* Extract to read *
In the next few blogs, I will share my views on various issues that we are blind to when implementing new business initiatives, commonly referred to as change management implementation. We don’t need to look hard to find these issues. There is a simple rule: where common sense prevails, blindness begins.

What has this got to do with Spartacus? As I see it, he was a change leader. He was a military leader, a former gladiator, and he led a change movement opposing the status quo. As the 1960s movie of the same name depicted, Spartacus was an expert in his domain and committed to improving living conditions for himself and others. When the slave revolt he led was eventually crushed, one of the Roman generals stood in front of the captured slave army and issued an ultimatum: turn over Spartacus or they would all die. Spartacus stood up and said: “I am Spartacus”. This was followed by all the captured slaves, one by one, standing up and saying: “No, I am Spartacus”. This is a far cry from what we see when a change programme goes wrong.

Standard methodologies that are commonly used to define the division of ownership at management and executive level are the primary cause of the ‘I am not Spartacus’ syndrome. Nowadays, every change initiative has a business sponsor, a business owner, one or many programme managers and project managers, governed by a steering committee and managed through well-understood processes and tools. In summary, we now have a well-structured methodology for managing change. Why then do change initiatives still result in producing countless disappointments, or at best acceptable mediocrity? In my view, there is nothing wrong with the methodology. The issue is the framework that is used to apply the methodology.

* Data excerpt *
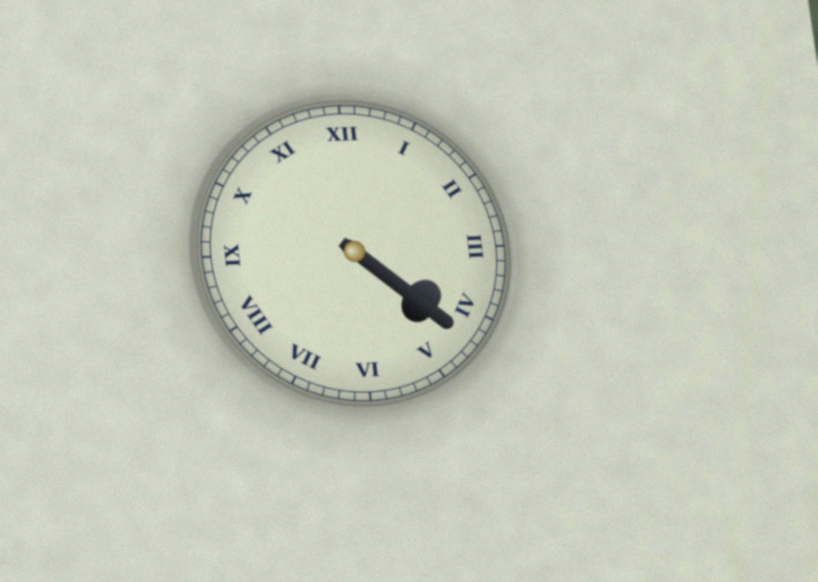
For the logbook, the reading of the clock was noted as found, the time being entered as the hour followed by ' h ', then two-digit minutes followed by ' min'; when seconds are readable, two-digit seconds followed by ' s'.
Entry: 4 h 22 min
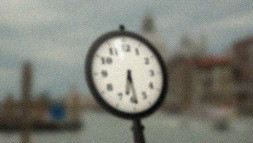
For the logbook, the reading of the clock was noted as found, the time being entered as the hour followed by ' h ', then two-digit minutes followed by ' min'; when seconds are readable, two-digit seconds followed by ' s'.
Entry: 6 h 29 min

* Parts of the exercise *
1) In the change management text, what did the captured slaves say one by one after Spartacus stood up?
2) Shorten the paragraph of the change management text that begins "Standard methodologies that are commonly used" into a brief bulleted list that keeps its main facts.
3) Pick up the change management text after its final sentence and continue writing it.
The lines have no connection to the change management text.

* Outputs in order *
1) They each said, "No, I am Spartacus."

2)
- Standard methodologies for dividing ownership at management and executive level are the main cause of the "I am not Spartacus" syndrome.
- Today every change initiative has a business sponsor, a business owner, one or more program and project managers, and a steering committee, with well-understood processes and tools.
- Despite this well-structured methodology, change initiatives still produce many disappointments or, at best, acceptable mediocrity.
- The methodology itself is not the problem. The problem is the framework used to apply it.

3)
Practically all methodologies advocate that achieving business results is the responsibility of the business owner. The role of a programme manager is to enable the business owner to be successful. While this makes logical sense, the word ‘enable’ creates an ambiguity which often results in the ‘I am not Spartacus’ attitude. Such a structure is only appropriate when the business owner is an experienced change leader. However, in most cases, business owners do not have a background in implementing change and they rely on their ‘expert’ project manager/programme manager to do the right things. When facing the challenge of implementing change, we need to redefine the responsibilities of project managers and programme managers. I would redefine this list as follows:

  1. Project managers are committed to delivering products and artefacts within a defined timeframe and budget. They are largely concerned with ensuring that predefined processes are followed, that various log files and trackers are completed and that everything is signed off.
  2. Programme managers need to ensure that all projects deliver what is required in order to achieve the right business outcome. They hold a promise that the business results committed in the business case are being achieved.
  3. Project managers manage a well-defined budget. They manage cost centres.
  4. Programme managers work with business executives to ensure that revenue, budget, business targets, etc. are aligned. They maximise what is being produced by cost centres (the projects) to deliver defined business value.
  5. Project managers implement well-defined ‘scope (change) management’ processes, mainly in order to manage their own individual budgets and timelines.
  6. Programme managers are responsible for delivering against business strategy and business targets. They need to thrive in changing environments and they need to have leadership skills which enable them to get the results they need from projects.
  7. Business owners are responsible for ensuring the right political environment is in place and that Programme Managers have what they need.
  8. Programme management entails having an executive level of governance in place. The programme manager needs to exert influence at this level, so that:
    • Control and oversight are in place.
    • Achievable business transformation objectives are in place.
    • A network of commitments among executives is in place to deliver the agreed business objectives.
    • Appropriate functions are mobilised accordingly.
    • Steering committee is properly informed, and well-grounded options are available to them.
    • Breakdowns caused by diverse priorities among executives are resolved.